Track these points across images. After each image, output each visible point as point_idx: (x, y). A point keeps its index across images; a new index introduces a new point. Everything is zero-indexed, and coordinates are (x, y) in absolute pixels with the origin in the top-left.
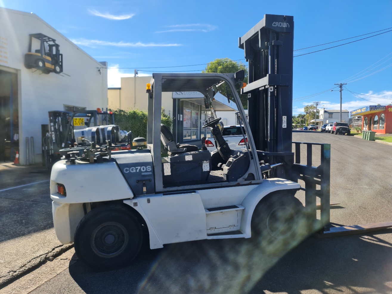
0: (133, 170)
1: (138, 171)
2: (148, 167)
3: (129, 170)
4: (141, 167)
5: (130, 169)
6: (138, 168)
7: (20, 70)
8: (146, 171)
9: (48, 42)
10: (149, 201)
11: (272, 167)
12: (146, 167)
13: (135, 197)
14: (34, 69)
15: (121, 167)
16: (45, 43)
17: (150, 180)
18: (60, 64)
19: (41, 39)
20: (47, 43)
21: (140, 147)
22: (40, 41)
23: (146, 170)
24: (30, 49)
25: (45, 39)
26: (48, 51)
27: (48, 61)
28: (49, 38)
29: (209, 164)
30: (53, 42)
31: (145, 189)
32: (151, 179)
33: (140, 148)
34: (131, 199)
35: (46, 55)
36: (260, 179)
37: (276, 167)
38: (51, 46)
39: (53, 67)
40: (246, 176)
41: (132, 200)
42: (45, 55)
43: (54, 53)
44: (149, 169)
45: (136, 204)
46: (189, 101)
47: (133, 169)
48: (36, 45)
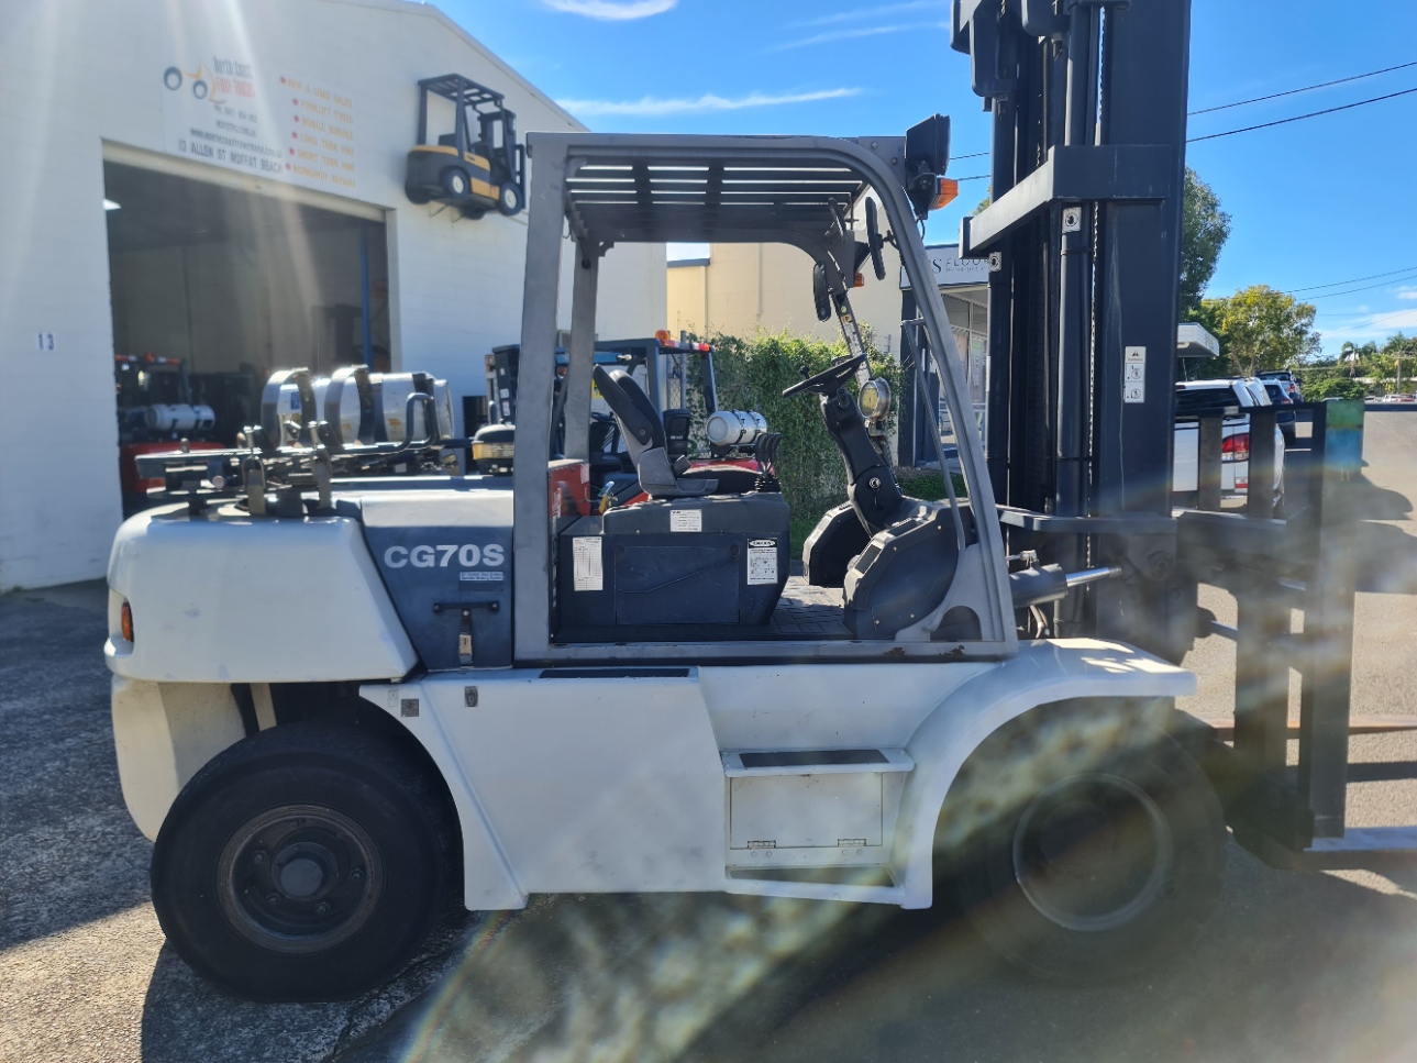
0: (425, 557)
1: (444, 563)
2: (493, 550)
3: (407, 557)
4: (460, 547)
5: (410, 551)
6: (445, 552)
7: (392, 210)
8: (481, 567)
9: (479, 107)
10: (472, 698)
11: (1072, 581)
12: (481, 546)
13: (416, 674)
14: (435, 205)
15: (375, 541)
16: (469, 109)
17: (491, 607)
18: (518, 179)
19: (455, 94)
20: (474, 108)
21: (499, 467)
22: (453, 105)
23: (481, 561)
24: (421, 137)
25: (468, 96)
26: (479, 139)
27: (480, 173)
28: (483, 90)
29: (775, 555)
30: (496, 104)
31: (466, 646)
32: (497, 602)
33: (503, 470)
34: (395, 683)
35: (473, 150)
36: (1004, 639)
37: (1094, 583)
38: (486, 120)
39: (494, 193)
40: (937, 617)
41: (395, 687)
42: (469, 151)
43: (498, 142)
44: (492, 559)
45: (411, 707)
46: (958, 296)
47: (423, 553)
48: (442, 116)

· · · · ·

Copy each entry exactly, with no pictures.

### Answer to this task
Track these points across images. After each image, output each visible point as point_idx: (x, y). A point keeps its index across images; a new index introduces a new point. Everything is zero-indexed, and coordinates are (x, y) in absolute pixels with the origin in the top-left.
0: (133, 170)
1: (138, 171)
2: (148, 167)
3: (129, 170)
4: (141, 167)
5: (130, 169)
6: (138, 168)
7: (20, 70)
8: (146, 171)
9: (48, 42)
10: (149, 201)
11: (272, 167)
12: (146, 167)
13: (135, 197)
14: (34, 69)
15: (121, 167)
16: (45, 43)
17: (150, 180)
18: (60, 64)
19: (41, 39)
20: (47, 43)
21: (140, 147)
22: (40, 41)
23: (146, 170)
24: (30, 49)
25: (45, 39)
26: (48, 51)
27: (48, 61)
28: (49, 38)
29: (209, 164)
30: (53, 42)
31: (145, 189)
32: (151, 179)
33: (140, 148)
34: (131, 199)
35: (46, 55)
36: (260, 179)
37: (276, 167)
38: (51, 46)
39: (53, 67)
40: (246, 176)
41: (132, 200)
42: (45, 55)
43: (54, 53)
44: (149, 169)
45: (136, 204)
46: (189, 101)
47: (133, 169)
48: (36, 45)
0: (425, 557)
1: (444, 563)
2: (493, 550)
3: (407, 557)
4: (460, 547)
5: (410, 551)
6: (445, 552)
7: (392, 210)
8: (481, 567)
9: (479, 107)
10: (472, 698)
11: (1072, 581)
12: (481, 546)
13: (416, 674)
14: (435, 205)
15: (375, 541)
16: (469, 109)
17: (491, 607)
18: (518, 179)
19: (455, 94)
20: (474, 108)
21: (499, 467)
22: (453, 105)
23: (481, 561)
24: (421, 137)
25: (468, 96)
26: (479, 139)
27: (480, 173)
28: (483, 90)
29: (775, 555)
30: (496, 104)
31: (466, 646)
32: (497, 602)
33: (503, 470)
34: (395, 683)
35: (473, 150)
36: (1004, 639)
37: (1094, 583)
38: (486, 120)
39: (494, 193)
40: (937, 617)
41: (395, 687)
42: (469, 151)
43: (498, 142)
44: (492, 559)
45: (411, 707)
46: (958, 296)
47: (423, 553)
48: (442, 116)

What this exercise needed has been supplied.